Costs of starting a new nonprofit in Wisconsin
The following filing fees are applicable to all Wisconsin nonprofits:
- Filing Articles of Incorporation: $35
- Application for federal tax exemption or 501(c): $275 or $600 IRS fee
- Wisconsin business tax registration: $20
- Wisconsin charitable registration: $15 ($0 if exempt)
After you’ve started your nonprofit, there are a few necessary steps that you should take to keep your organization running smoothly. Let’s take a closer look at them below:
Open a business bank account
- Maintain accounting and tax filing
- Ensure that your personal assets are kept separate from your nonprofits’ assets
To open a bank account, you will need to provide:
- Your EIN
- A copy of your articles of incorporation
- A copy of your organization’s bylaws.
Hire a business accountant
- Simplify payroll and bookkeeping
- Prevent your nonprofit from avoiding penalties and tax errors
- Manage your nonprofit’s funding
- Focus on growing your nonprofit
- Manage risks
You may opt for General liability, Personal liability, or Worker’s compensation insurance.
Build a website
As we mentioned earlier, you may want to create a website for your organization to legitimize your business or give it more credibility. A dedicated website is also one of the best ways to share your nonprofit’s vision, mission, and story with supporters. Consequently, it’s also a great way to announce upcoming events and goals.
Sign legal documents
One aspect that tends to get overlooked is signing legal documents in your personal capacity instead of as an authorized representative of your nonprofit.

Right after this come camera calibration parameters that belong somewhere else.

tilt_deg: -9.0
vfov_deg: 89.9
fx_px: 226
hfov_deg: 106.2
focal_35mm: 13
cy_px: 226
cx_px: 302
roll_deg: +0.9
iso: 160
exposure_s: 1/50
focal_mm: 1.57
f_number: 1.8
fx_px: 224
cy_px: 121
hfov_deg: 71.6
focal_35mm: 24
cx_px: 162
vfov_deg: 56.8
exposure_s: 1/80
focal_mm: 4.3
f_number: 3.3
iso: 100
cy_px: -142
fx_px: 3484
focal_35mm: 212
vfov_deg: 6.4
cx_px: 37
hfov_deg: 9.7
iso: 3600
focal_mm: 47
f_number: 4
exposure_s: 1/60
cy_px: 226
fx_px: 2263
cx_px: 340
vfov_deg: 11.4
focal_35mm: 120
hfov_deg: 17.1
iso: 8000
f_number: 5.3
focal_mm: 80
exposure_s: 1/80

If you’ve appointed yourself as a registered agent of the nonprofit, then the following tips will help avoid personal liability:
- State the registered name of your nonprofit
- Use your name and signature
- State your position/role in the organization as its authorized representative
When signing legal documents on behalf of the nonprofit, it is important that you do so in your capacity as the registered agent, as opposed to your capacity as an individual.
Example: Instead of signing your name only, state the name of the nonprofit and then your name and position within the organization before signing.

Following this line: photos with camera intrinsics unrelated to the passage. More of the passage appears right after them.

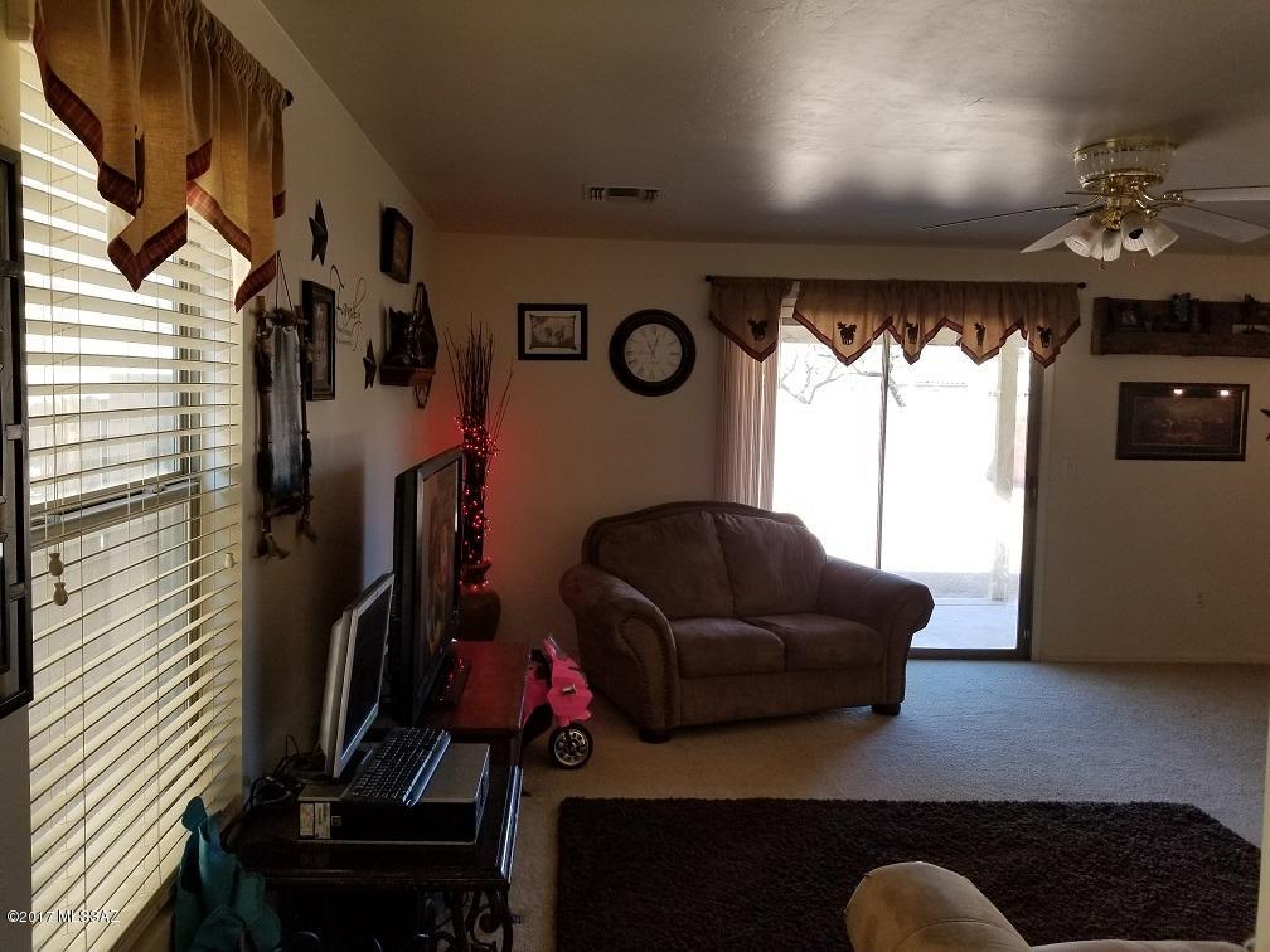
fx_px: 954
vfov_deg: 53.1
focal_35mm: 26
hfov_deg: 67.3
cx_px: 635
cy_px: 476
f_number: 1.7
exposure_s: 1/120
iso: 64
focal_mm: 4.25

The National Council of Nonprofits provides the necessary information and guidance to nonprofit organizations to ensure that they are informed and empowered to fulfill their cause. Therefore, with the help of the National Council of Nonprofits, your organization will be able to positively impact the community, be it on a state, federal or global level.
The executive director of any organization is basically the highest-ranking executive. However, the title executive director is more commonly used in nonprofit corporations, while the term CEO is a well-known time for the head of a for-profit company.

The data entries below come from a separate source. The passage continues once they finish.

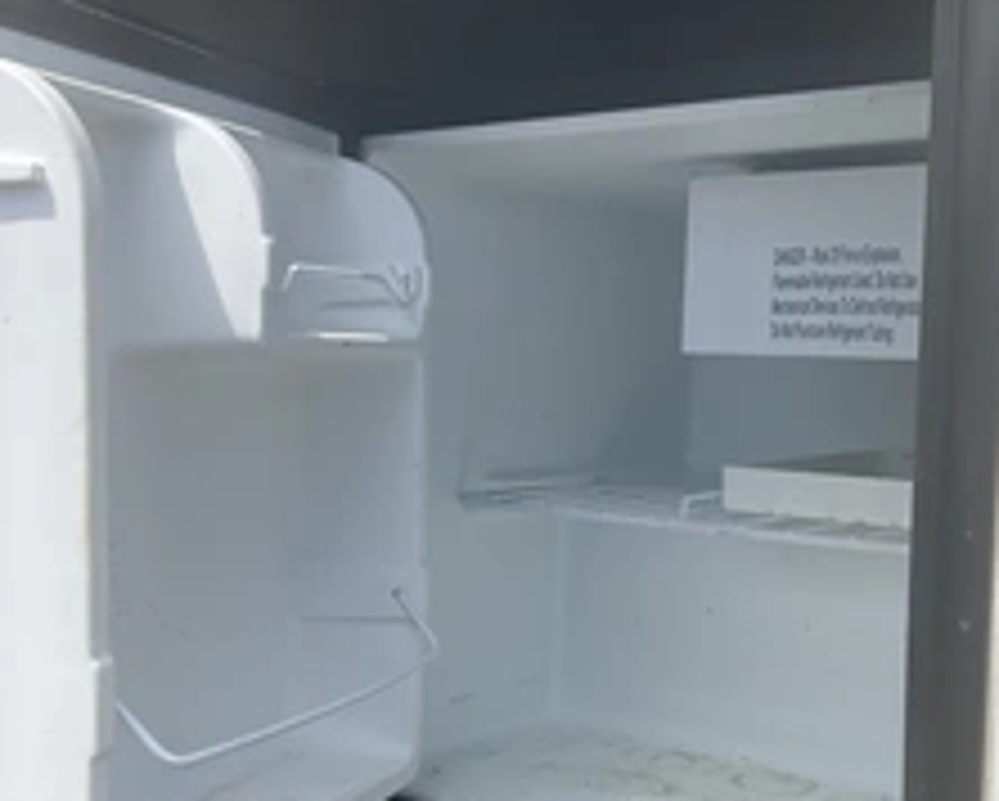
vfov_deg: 29.4
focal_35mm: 51
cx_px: 432
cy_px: 572
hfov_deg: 36.6
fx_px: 1509
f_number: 1.8
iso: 25
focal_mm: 3
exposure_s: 1/1490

Fiscal sponsorship is a nonprofit corporation providing fiduciary oversight as well as financial management and other administrative functions to assist another nonprofit organization. The fiscal sponsorship is useful if your nonprofit is currently still awaiting tax-exempt status or has been declined federal tax exemption. In this case, a fiscal sponsor will allow you to conduct fundraising activities, etc., under their organization.
Nonprofit charitable entities that single benefactors create are usually referred to as private foundations. Usually, they are formed by an individual, business, or through an endowment of funds. Public charities, on the other hand, are nonprofit organizations that derive their revenue from publicly collected funds.
Since nonprofit organizations enjoy various financial privileges, they are held to high standards by the government. Therefore, they have a duty to the public to ensure that they are not abusing their financial advantages. The IRS compliance guide contains all the necessary information to ensure that your nonprofit maintains its tax-exempt status.